Butch Walker at the Borderline

Fresh off his flight, after a hellish two days trying to get here, Walker walked on stage at the Borderline in Soho, no introduction necessary, sat down and began to play. The audience, completely silent listened to him open with Afraid of Ghosts.

If I was to sum up the night, the performance, the music in a few words, all I can say is: the guy shreds.

Bar Summer of ’89 and The 3 kids in Brooklyn, Butch Walker played completely solo and the level of musical talent the man encompasses in inconceivable, even to his fans. You could listen to this guy everyday from Southgang to The Black Widows and still be left speechless by how skilled he is when you see him live. He is ridiculously good on keys, not something you expect from someone whose guitar-playing leaves everything to be admired and praised. And I know he can sing, but listening to him live, it is a completely different experience – he has one of those voices that wrap around you, taking you in, and let you drift off in them.

He played his father’s favourites, and audience favourites, moving between the softer, slower Afraid of Ghosts tracks to his older, faster stuff. Frank Turner joined him on stage for Summer of ’89, which was a nice treat for all. The gig was littered with little moments of magic like the audience singing along to Mixtape, and a single girl hitting the echo line “I talk to me” in the most perfect way.

The especially wonderful thing about the show, after the beautiful music, was the community atmosphere – it wasn’t just the well-behaved audience, or the way Walker made us laugh and cry, or the way he spoke with us, telling us stories and keeping us hanging on his every word… It was the sense of respect – for each other as well as the artist. His fans really are like a family, and a very welcoming one at that.

And then, around 10.30pm, Walker disappeared off the stage.

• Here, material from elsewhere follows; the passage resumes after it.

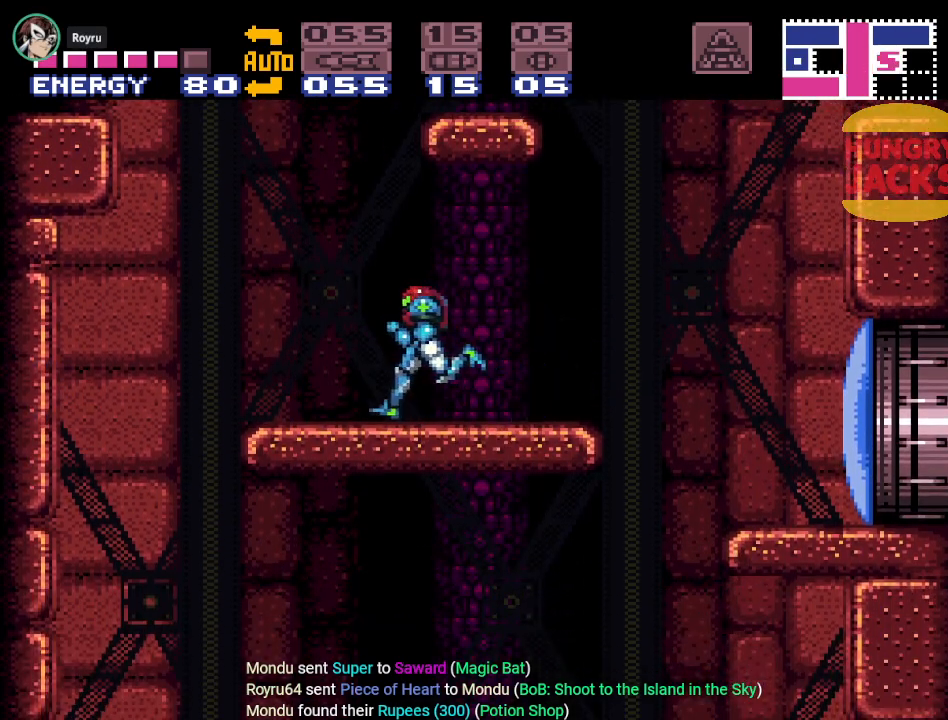
{"buttons": ["Y", "DPAD_RIGHT"], "events": [[33, "DPAD_LEFT", "up"], [133, "DPAD_RIGHT", "down"], [367, "B", "up"]]}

He came back, picked up his guitar, and told us about his father. He slowed it back down, and played us the last song he ever played for his dad. And it was almost indescribable. It was like being in a movie, or imagining what fictional characters feel in their fictional, emotional-heightened, anything-is-possible worlds. There he is on stage, having shared something so personal, and the audience, in perfect harmony begin their low hum. It was as if a feeling of collectiveness washed over us, and it was the perfect end to the night.